= What the task requires =
The "4. Kansas Wesleyan" line through the end of the listing below is what to set down, word for word, and nothing else.
━━━ Dataset records ━━━
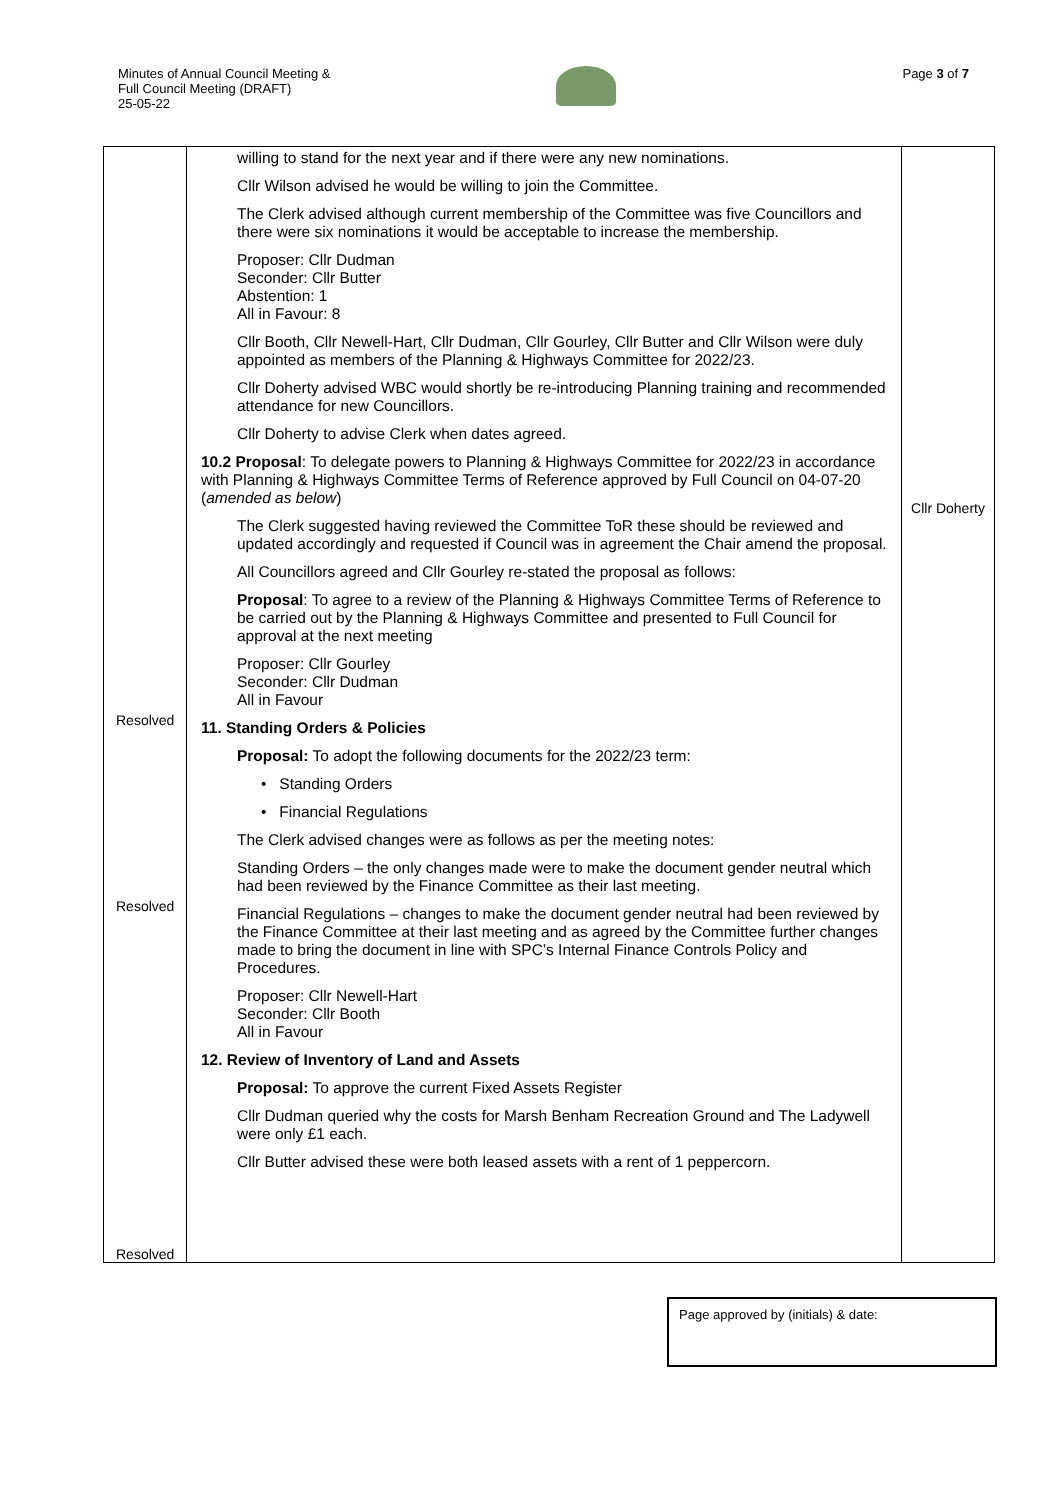Minutes of Annual Council Meeting &
Full Council Meeting (DRAFT)
25-05-22
Page 3 of 7
| Resolved Resolved Resolved | willing to stand for the next year and if there were any new nominations. Cllr Wilson advised he would be willing to join the Committee. The Clerk advised although current membership of the Committee was five Councillors and there were six nominations it would be acceptable to increase the membership. Proposer: Cllr Dudman Seconder: Cllr Butter Abstention: 1 All in Favour: 8 Cllr Booth, Cllr Newell-Hart, Cllr Dudman, Cllr Gourley, Cllr Butter and Cllr Wilson were duly appointed as members of the Planning & Highways Committee for 2022/23. Cllr Doherty advised WBC would shortly be re-introducing Planning training and recommended attendance for new Councillors. Cllr Doherty to advise Clerk when dates agreed. 10.2 Proposal : To delegate powers to Planning & Highways Committee for 2022/23 in accordance with Planning & Highways Committee Terms of Reference approved by Full Council on 04-07-20 ( amended as below ) The Clerk suggested having reviewed the Committee ToR these should be reviewed and updated accordingly and requested if Council was in agreement the Chair amend the proposal. All Councillors agreed and Cllr Gourley re-stated the proposal as follows: Proposal : To agree to a review of the Planning & Highways Committee Terms of Reference to be carried out by the Planning & Highways Committee and presented to Full Council for approval at the next meeting Proposer: Cllr Gourley Seconder: Cllr Dudman All in Favour 11. Standing Orders & Policies Proposal: To adopt the following documents for the 2022/23 term: • Standing Orders • Financial Regulations The Clerk advised changes were as follows as per the meeting notes: Standing Orders – the only changes made were to make the document gender neutral which had been reviewed by the Finance Committee as their last meeting. Financial Regulations – changes to make the document gender neutral had been reviewed by the Finance Committee at their last meeting and as agreed by the Committee further changes made to bring the document in line with SPC’s Internal Finance Controls Policy and Procedures. Proposer: Cllr Newell-Hart Seconder: Cllr Booth All in Favour 12. Review of Inventory of Land and Assets Proposal: To approve the current Fixed Assets Register Cllr Dudman queried why the costs for Marsh Benham Recreation Ground and The Ladywell were only £1 each. Cllr Butter advised these were both leased assets with a rent of 1 peppercorn. | Cllr Doherty |
Page approved by (initials) & date:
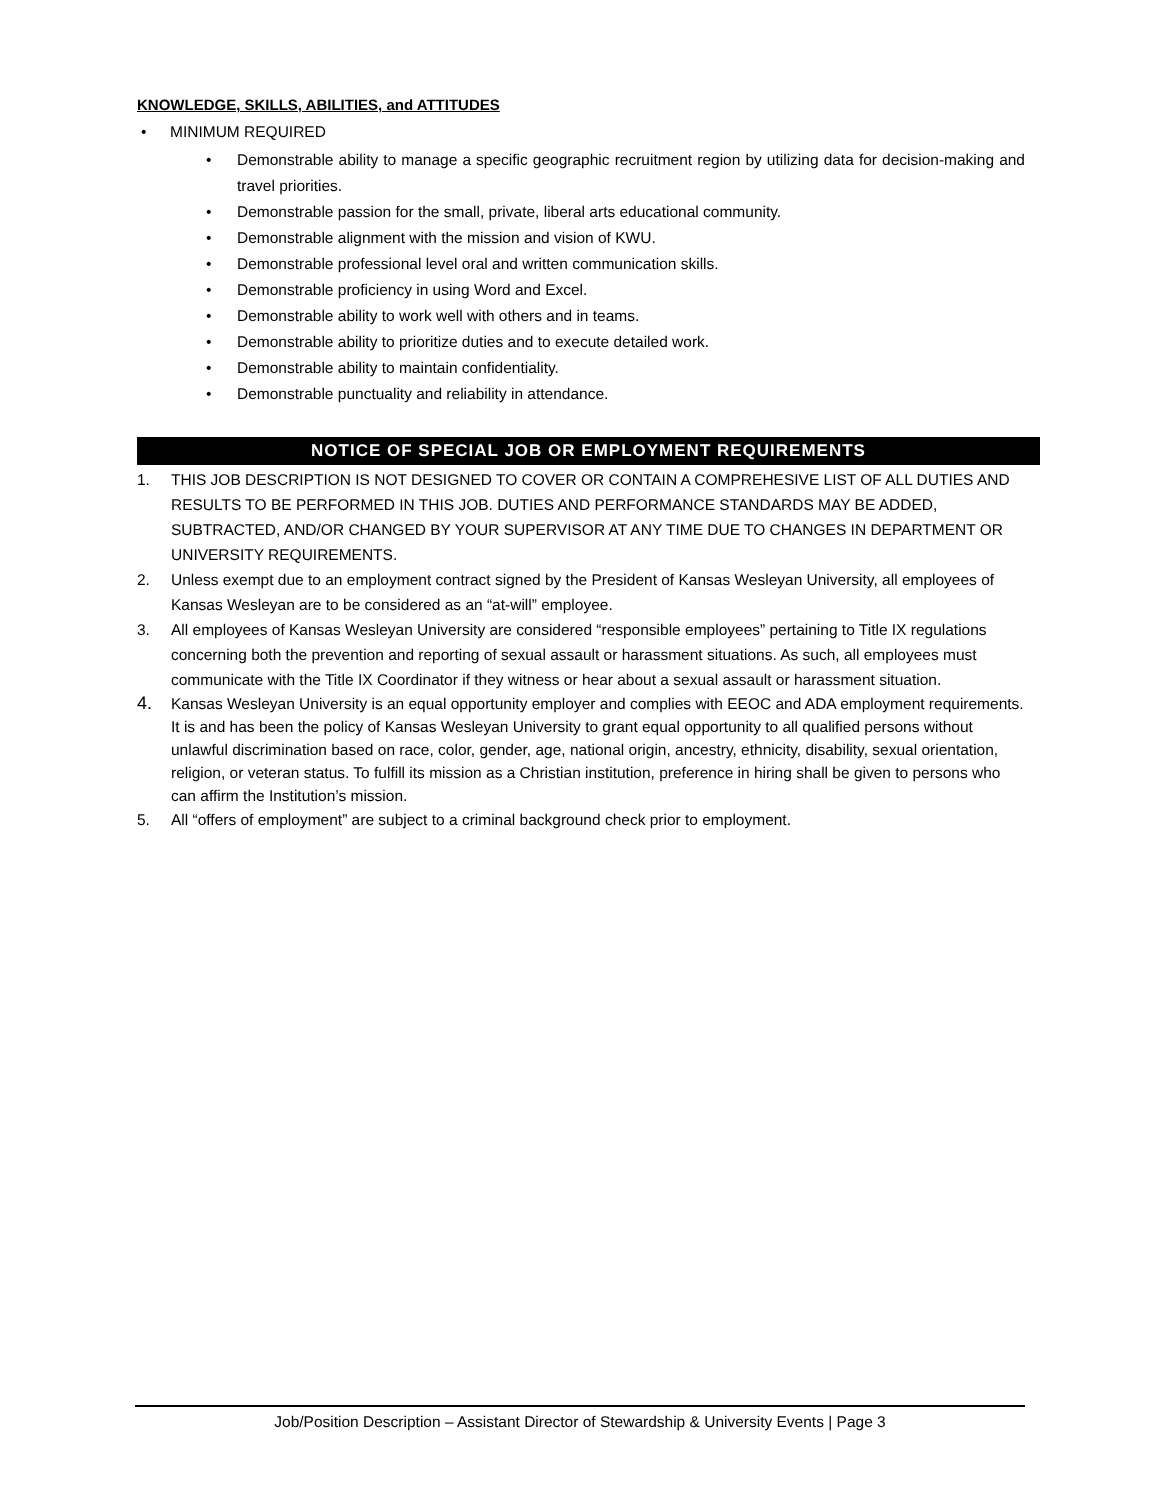KNOWLEDGE, SKILLS, ABILITIES, and ATTITUDES
MINIMUM REQUIRED
Demonstrable ability to manage a specific geographic recruitment region by utilizing data for decision-making and travel priorities.
Demonstrable passion for the small, private, liberal arts educational community.
Demonstrable alignment with the mission and vision of KWU.
Demonstrable professional level oral and written communication skills.
Demonstrable proficiency in using Word and Excel.
Demonstrable ability to work well with others and in teams.
Demonstrable ability to prioritize duties and to execute detailed work.
Demonstrable ability to maintain confidentiality.
Demonstrable punctuality and reliability in attendance.
NOTICE OF SPECIAL JOB OR EMPLOYMENT REQUIREMENTS
1. THIS JOB DESCRIPTION IS NOT DESIGNED TO COVER OR CONTAIN A COMPREHESIVE LIST OF ALL DUTIES AND RESULTS TO BE PERFORMED IN THIS JOB. DUTIES AND PERFORMANCE STANDARDS MAY BE ADDED, SUBTRACTED, AND/OR CHANGED BY YOUR SUPERVISOR AT ANY TIME DUE TO CHANGES IN DEPARTMENT OR UNIVERSITY REQUIREMENTS.
2. Unless exempt due to an employment contract signed by the President of Kansas Wesleyan University, all employees of Kansas Wesleyan are to be considered as an “at-will” employee.
3. All employees of Kansas Wesleyan University are considered “responsible employees” pertaining to Title IX regulations concerning both the prevention and reporting of sexual assault or harassment situations. As such, all employees must communicate with the Title IX Coordinator if they witness or hear about a sexual assault or harassment situation.
4. Kansas Wesleyan University is an equal opportunity employer and complies with EEOC and ADA employment requirements. It is and has been the policy of Kansas Wesleyan University to grant equal opportunity to all qualified persons without unlawful discrimination based on race, color, gender, age, national origin, ancestry, ethnicity, disability, sexual orientation, religion, or veteran status. To fulfill its mission as a Christian institution, preference in hiring shall be given to persons who can affirm the Institution’s mission.
5. All “offers of employment” are subject to a criminal background check prior to employment.
Job/Position Description – Assistant Director of Stewardship & University Events | Page 3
━━━
= Response =
4. Kansas Wesleyan University is an equal opportunity employer and complies with EEOC and ADA employment requirements. It is and has been the policy of Kansas Wesleyan University to grant equal opportunity to all qualified persons without unlawful discrimination based on race, color, gender, age, national origin, ancestry, ethnicity, disability, sexual orientation, religion, or veteran status. To fulfill its mission as a Christian institution, preference in hiring shall be given to persons who can affirm the Institution’s mission.
5. All “offers of employment” are subject to a criminal background check prior to employment.
Job/Position Description – Assistant Director of Stewardship & University Events | Page 3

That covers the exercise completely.